§ About this exercise
An exact copy of all the lines below is required, with every image left out.

══ Records shown ══

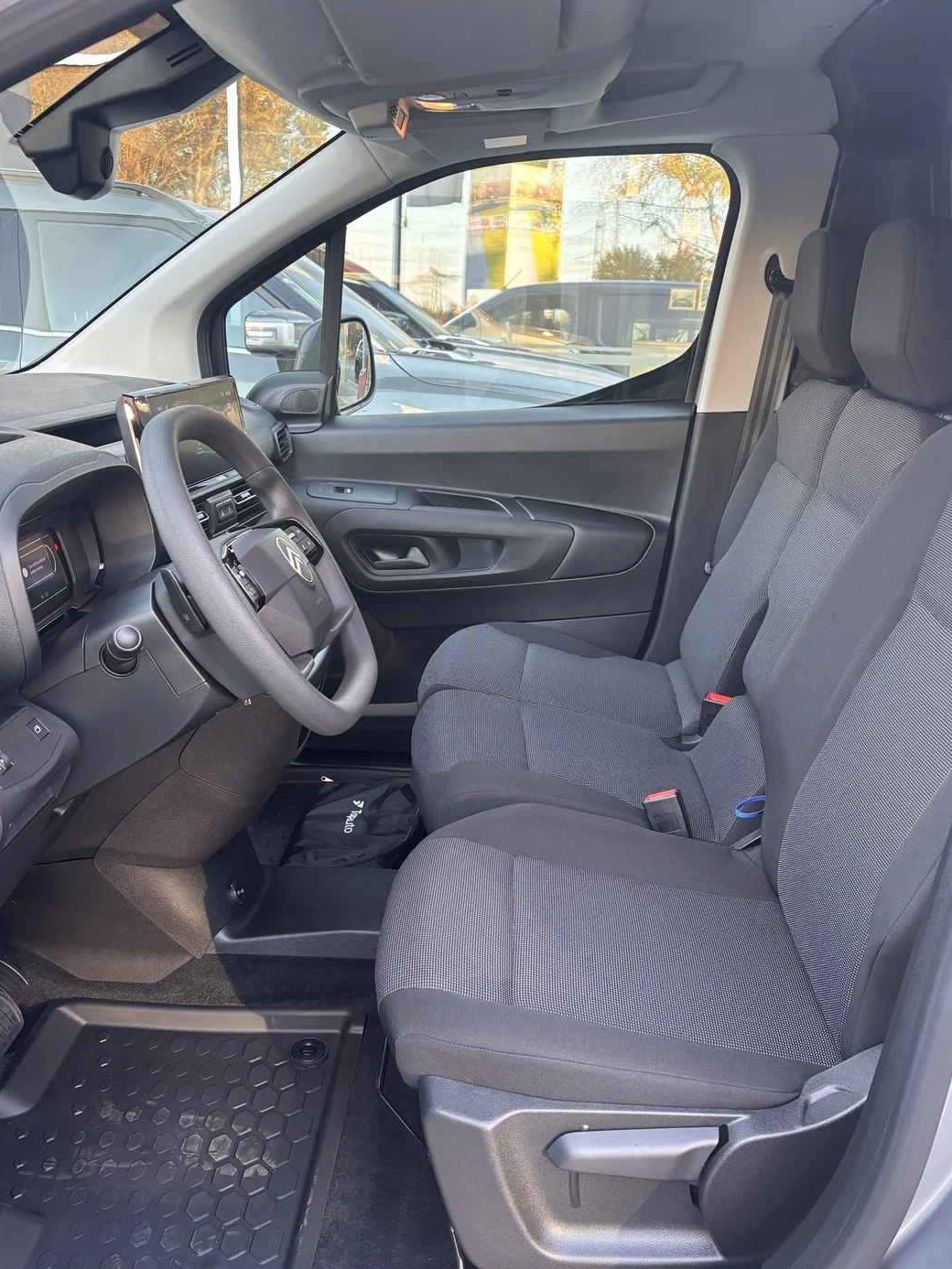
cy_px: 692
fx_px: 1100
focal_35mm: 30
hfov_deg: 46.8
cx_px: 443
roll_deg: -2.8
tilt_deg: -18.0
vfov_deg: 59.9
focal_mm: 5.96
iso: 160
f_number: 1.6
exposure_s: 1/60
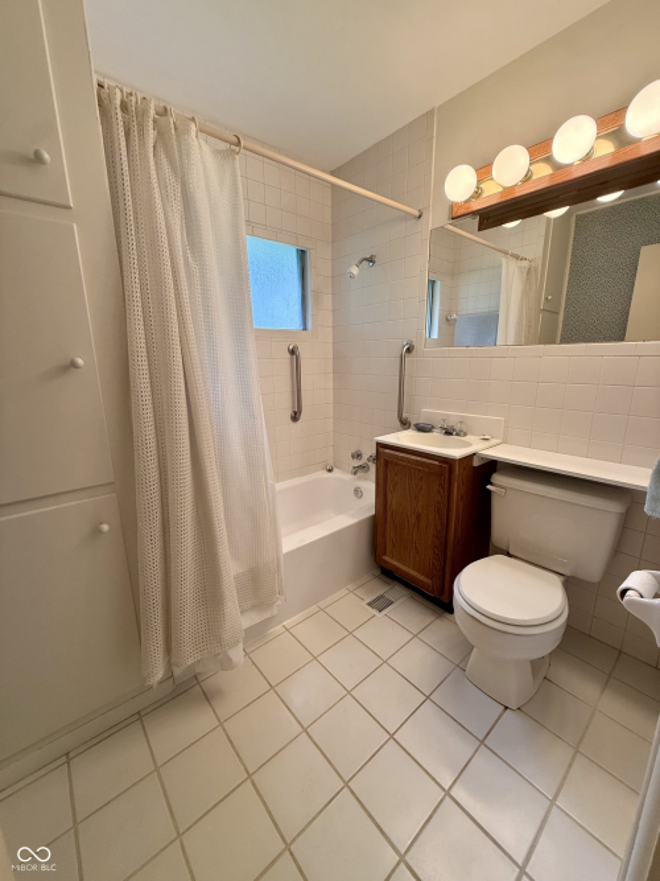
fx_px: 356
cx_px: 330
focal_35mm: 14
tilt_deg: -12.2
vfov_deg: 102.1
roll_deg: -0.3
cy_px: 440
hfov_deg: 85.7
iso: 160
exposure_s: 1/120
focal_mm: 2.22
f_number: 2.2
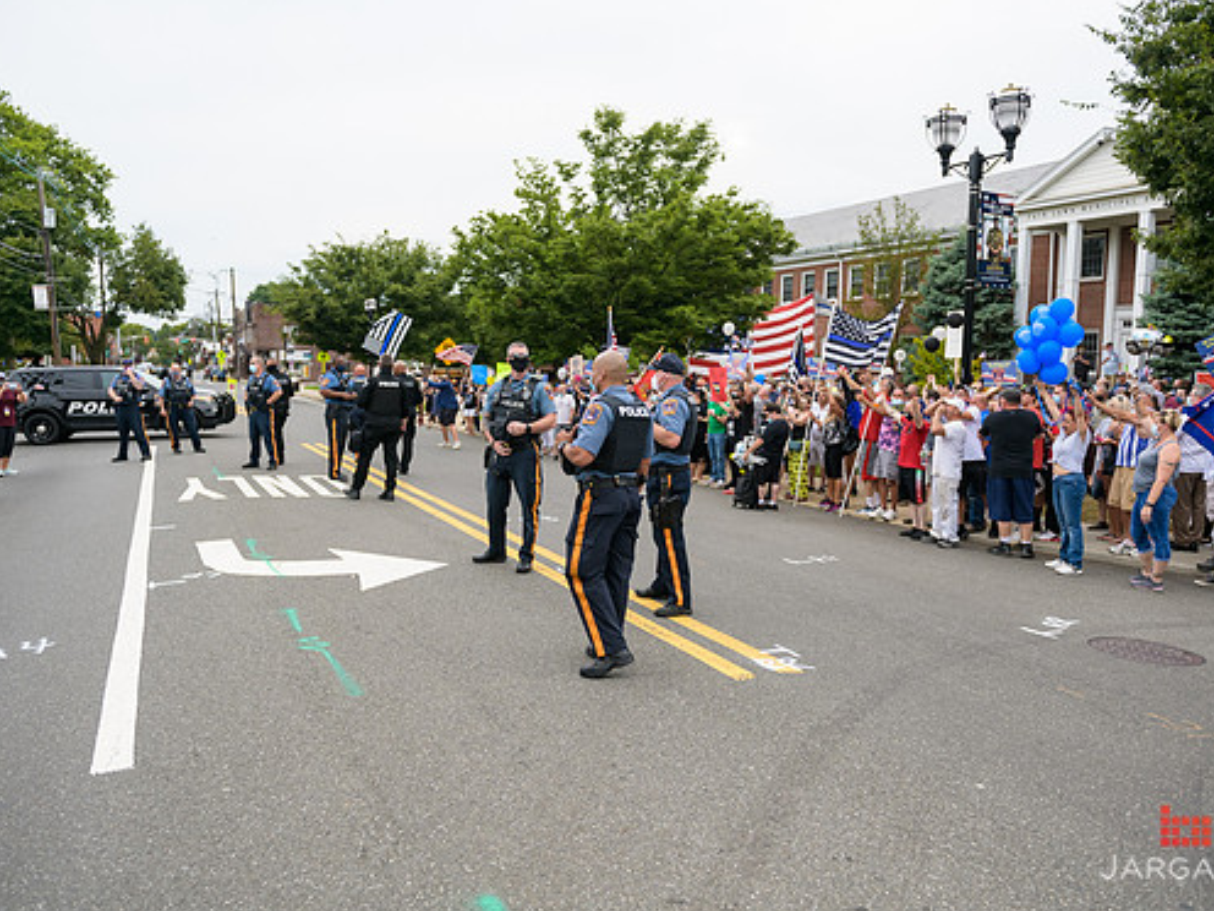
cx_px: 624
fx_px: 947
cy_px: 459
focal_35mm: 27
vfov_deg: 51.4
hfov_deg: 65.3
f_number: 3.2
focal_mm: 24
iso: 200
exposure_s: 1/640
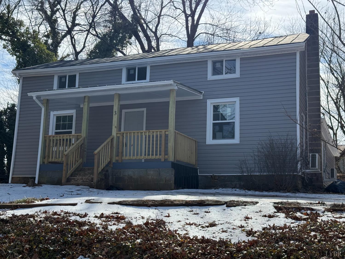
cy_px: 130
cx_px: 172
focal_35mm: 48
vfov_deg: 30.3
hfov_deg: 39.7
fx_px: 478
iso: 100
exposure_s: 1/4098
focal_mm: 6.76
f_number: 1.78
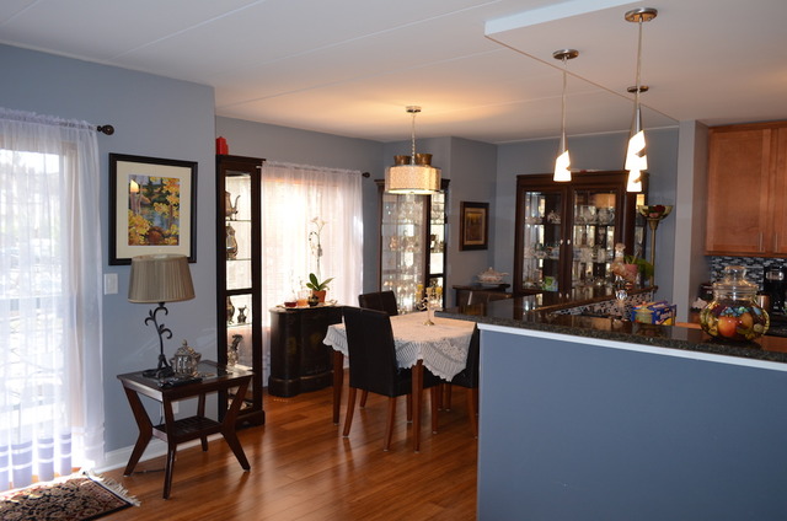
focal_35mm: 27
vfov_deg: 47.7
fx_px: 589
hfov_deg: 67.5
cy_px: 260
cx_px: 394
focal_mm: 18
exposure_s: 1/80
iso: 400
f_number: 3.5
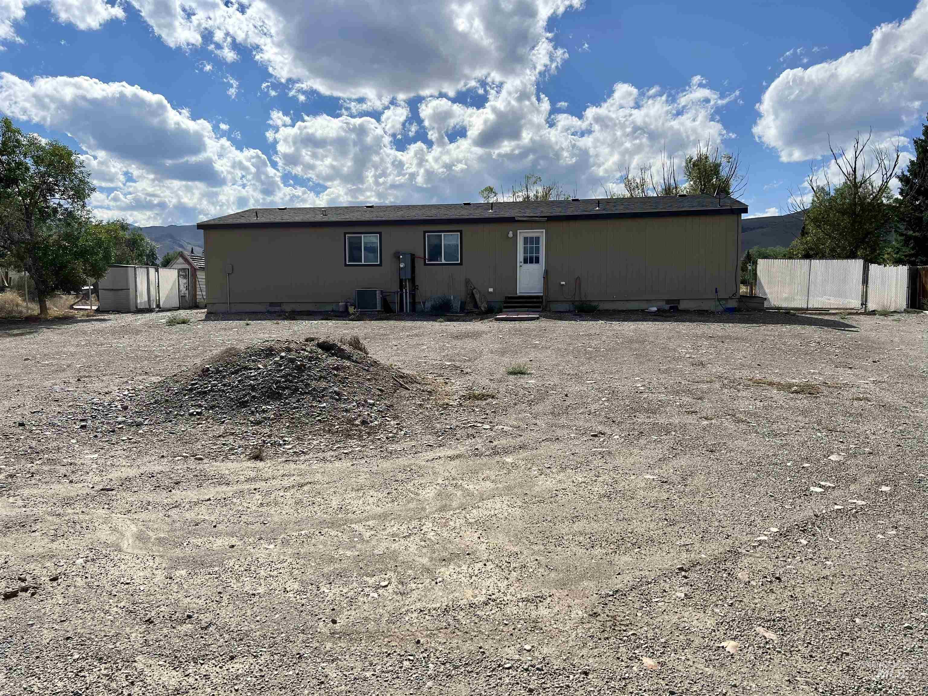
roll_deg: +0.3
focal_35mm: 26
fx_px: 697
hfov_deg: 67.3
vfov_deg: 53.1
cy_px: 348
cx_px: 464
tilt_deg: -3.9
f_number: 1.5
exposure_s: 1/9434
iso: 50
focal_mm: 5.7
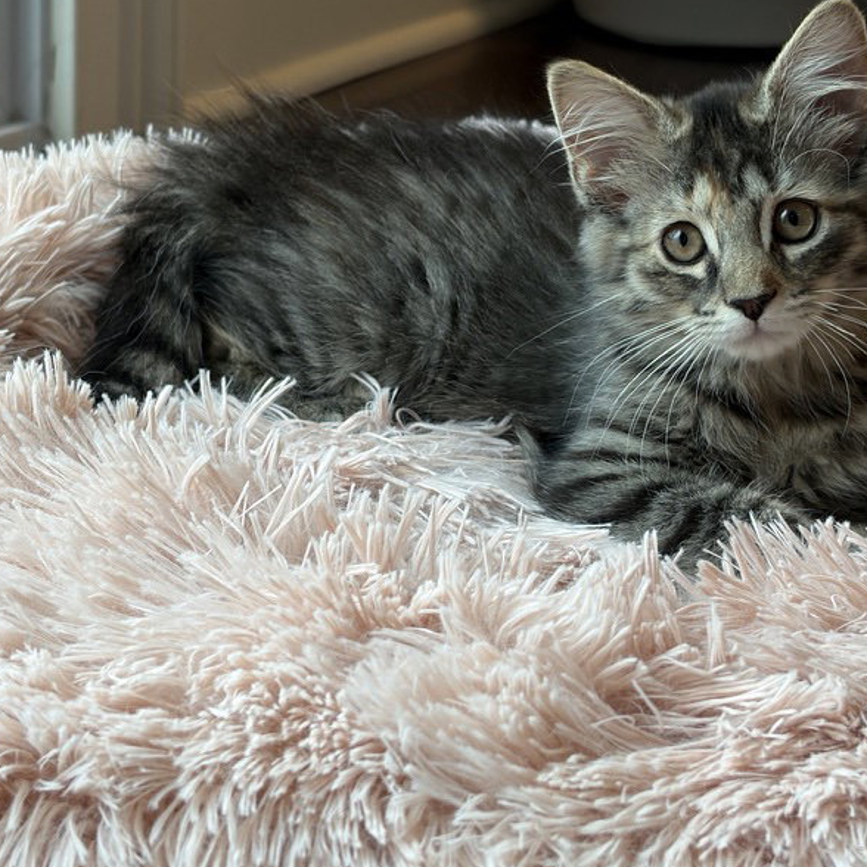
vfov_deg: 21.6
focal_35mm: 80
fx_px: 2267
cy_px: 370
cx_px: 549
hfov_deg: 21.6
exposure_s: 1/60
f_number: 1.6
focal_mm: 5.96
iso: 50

═══

§ Task output
cy_px: 692
fx_px: 1100
focal_35mm: 30
hfov_deg: 46.8
cx_px: 443
roll_deg: -2.8
tilt_deg: -18.0
vfov_deg: 59.9
focal_mm: 5.96
iso: 160
f_number: 1.6
exposure_s: 1/60
fx_px: 356
cx_px: 330
focal_35mm: 14
tilt_deg: -12.2
vfov_deg: 102.1
roll_deg: -0.3
cy_px: 440
hfov_deg: 85.7
iso: 160
exposure_s: 1/120
focal_mm: 2.22
f_number: 2.2
cx_px: 624
fx_px: 947
cy_px: 459
focal_35mm: 27
vfov_deg: 51.4
hfov_deg: 65.3
f_number: 3.2
focal_mm: 24
iso: 200
exposure_s: 1/640
cy_px: 130
cx_px: 172
focal_35mm: 48
vfov_deg: 30.3
hfov_deg: 39.7
fx_px: 478
iso: 100
exposure_s: 1/4098
focal_mm: 6.76
f_number: 1.78
focal_35mm: 27
vfov_deg: 47.7
fx_px: 589
hfov_deg: 67.5
cy_px: 260
cx_px: 394
focal_mm: 18
exposure_s: 1/80
iso: 400
f_number: 3.5
roll_deg: +0.3
focal_35mm: 26
fx_px: 697
hfov_deg: 67.3
vfov_deg: 53.1
cy_px: 348
cx_px: 464
tilt_deg: -3.9
f_number: 1.5
exposure_s: 1/9434
iso: 50
focal_mm: 5.7
vfov_deg: 21.6
focal_35mm: 80
fx_px: 2267
cy_px: 370
cx_px: 549
hfov_deg: 21.6
exposure_s: 1/60
f_number: 1.6
focal_mm: 5.96
iso: 50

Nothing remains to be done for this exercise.